I have an indirect utility function - $P(a,b ;\theta)=max\{\theta a, (1-\theta)b\}$ - where $a$ and $b$ are positive, deterministic parameters and $\theta$ is a random variable. I would like to study the property of symmetry of the Expected Indirect Utility (EIU), namely:
$$V(a,b) = \int_{\Theta} P(a,b ;\theta) \ f(\theta)d\theta$$
In particular, I would like to know under which conditions - both on the indirect utility function and on the density function of $\theta$ - the resulting $V$ is symmetric to the line $a=b$ in the $(a,b)$ space.

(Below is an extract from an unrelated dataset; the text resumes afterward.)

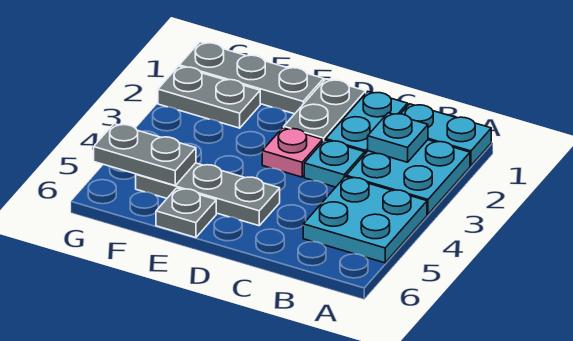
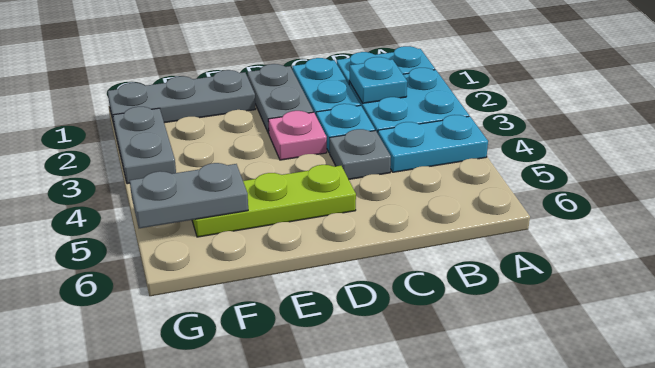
cyan 2x2 plate [303,177,427,263] -> cyan 1x2 plate [378,115,488,172]
grey 1x3 plate [136,163,280,226] -> lime 1x3 plate [192,165,356,237]
grey 1x1 plate [156,188,216,238] -> grey 1x1 plate moved to [330,129,391,179]
grey 1x2 plate [158,66,260,128] -> grey 1x2 plate turned to [113,107,176,184]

There are two cases that I considered.
Case One
$$P(a,b ;\theta) = \max \{\theta a, (1-\theta)b\}~, \quad \text{with}~~\theta \sim U[0,1]$$
Then:
\begin{align} V(a,b) &= \int_{0}^1 \max \{\theta a, (1-\theta)b\} \ d\theta \\ &= \int_{0}^{\frac{b}{a+b}} (1-\theta) b \ d\theta + \int_{\frac{b}{a+b}}^{1} \theta a \ d\theta = \frac{a^2 + ab +b^2}{2(a+b)} \end{align}
This function is indeed symmetric wrt the $a=b$ line (the level curves are symmetric ellipses).
Case Two
$$P(a,b ;\theta) = \max \{\theta a, (1-\theta)b\}~, \quad \text{with}~~\theta \sim \mathrm{Triangular}[0, \frac{b}{a+b}, 1] \\ \begin{aligned} V(a,b) &= \int_{0}^{1} \max \{\theta a, (1-\theta)b\} \ f(\theta) d\theta \\ & =\int_{0}^{\frac{b}{a+b}} (1-\theta)b \cdot \frac{2\theta}{\frac{b}{a+b}} \ d\theta + \int_{\frac{b}{a+b}}^{1} \theta a \cdot \frac{2(1-\theta)}{(1-\frac{b}{a+b})} \ d\theta \\ &= \frac{a+b}3 \end{aligned}$$
In this case, $V$ is linear in $a$ and $b$ and the level curves are symmetric to the 45° line again.
I would like to understand whether there is a mathematical reason behind the symmetry in these cases.
Intuitively, for the mean value of $\theta$, we have $\theta = 1-\theta$, so that $max\{\theta a, (1-\theta)b\}$ is symmetric to the $a=b$ line. But I would like to know whether there is a deeper reason behind this property.
Also, does convexity play any role in this?
Does anyone know how to tackle the problem? Any reference?
Thank you very much.